Sarah Slean at The Granville Island StagePhotos by Alex Ramon
After watching shows in bar after bar after bar, it’s nice to get away from all the belligerent drunks and into a nice sit down venue such as The Granville Island Stage. The last time I was there, I saw David Blair put on an amazing performance that left me speechless. The acoustics were perfect and the mood was just right for his genre of music. With that memory in mind, I had high hopes for Sarah Slean’s set and I sure wasn’t disappointed. She’s got so much talent; she didn’t even need an opening act, or a backup band for that matter. It was just her lonesome self, accompanied by a beautiful grand piano centred on the stage, with a vase of Gerberas (a type of flower… don’t ask me how I know…) sitting on the side table.
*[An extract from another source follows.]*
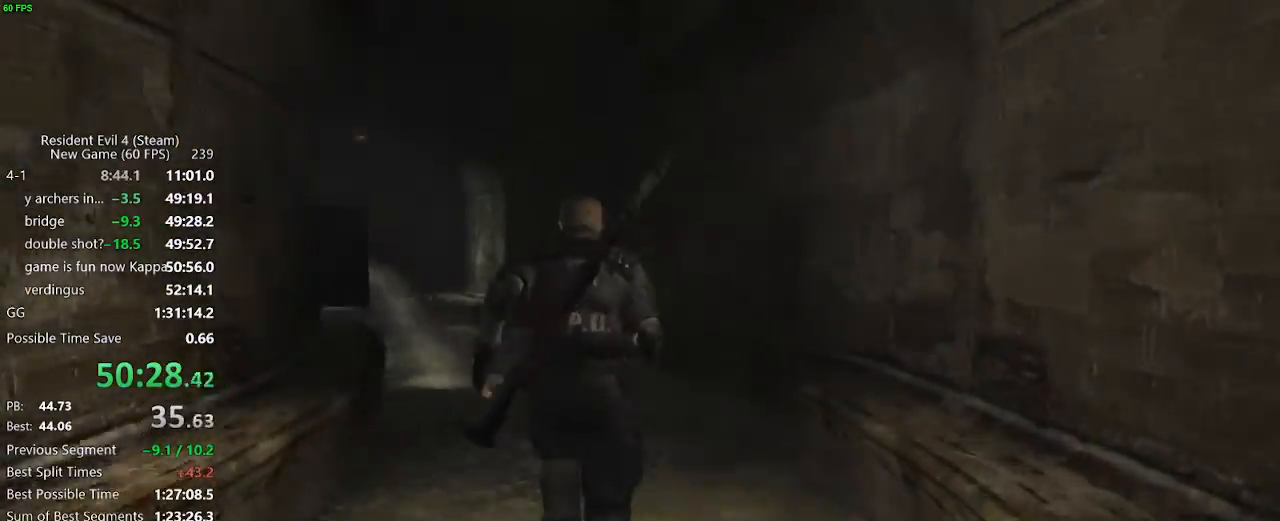
{"keys": ["a", "w"], "mouse": [], "events": [[483, "a", "down"]]}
As Sarah walked on to that stage, she strutted her stuff and showcased her beautiful dress (she looked like an enchanted fairy hopping along to the melodies in her head). As soon as she graced her delicate fingers on those ivory pearls, she displayed her soulful and folky voice that blasted into the ears of every attentive soul in the audience. Throughout each of her songs, she closed her eyes and revealed the passion she has for music. In my opinion, she’s one of the most underrated Canadian musicians and she deserves so much more, especially with the well of talent she possesses. She’s an artist in the truest sense because her lyrics are more than just words, they’re thought provoking.
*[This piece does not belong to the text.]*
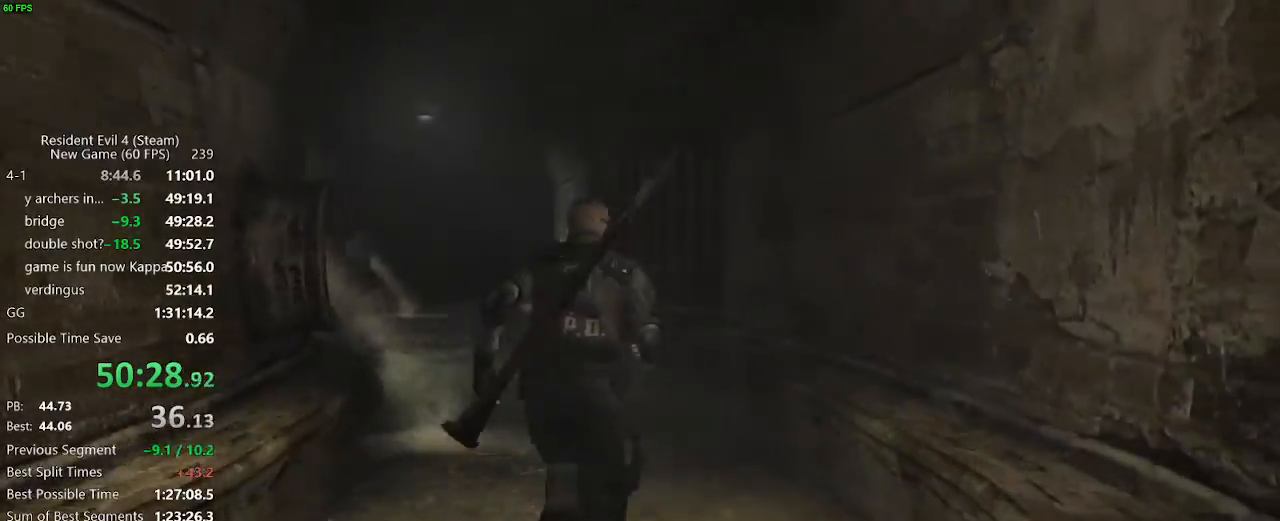
{"keys": ["w"], "mouse": [], "events": [[83, "a", "up"]]}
I really enjoyed her entire set, and to be honest, I was awe struck the moment she walked out on stage. When she played “Eliot,” a tribute to T.S. Eliot, where she had the crowd in the palm of her hands. They were all silent and attentive, and it was a little eerie to be honest. She played “Get Home,” a song about a cheating bastard in the key of C+. It was both sweet and soulful, and when she uttered that thoughtful line of “you fake your way to the finish line,” I had an instant vision of that poor soul she was singing about. But the highlight of the night had to be her cover of Madonna’s “Material Girl.” Not only was Sarah pitch perfect, she was also theatrical and lively. I still can’t believe she pulled that off with just her piano.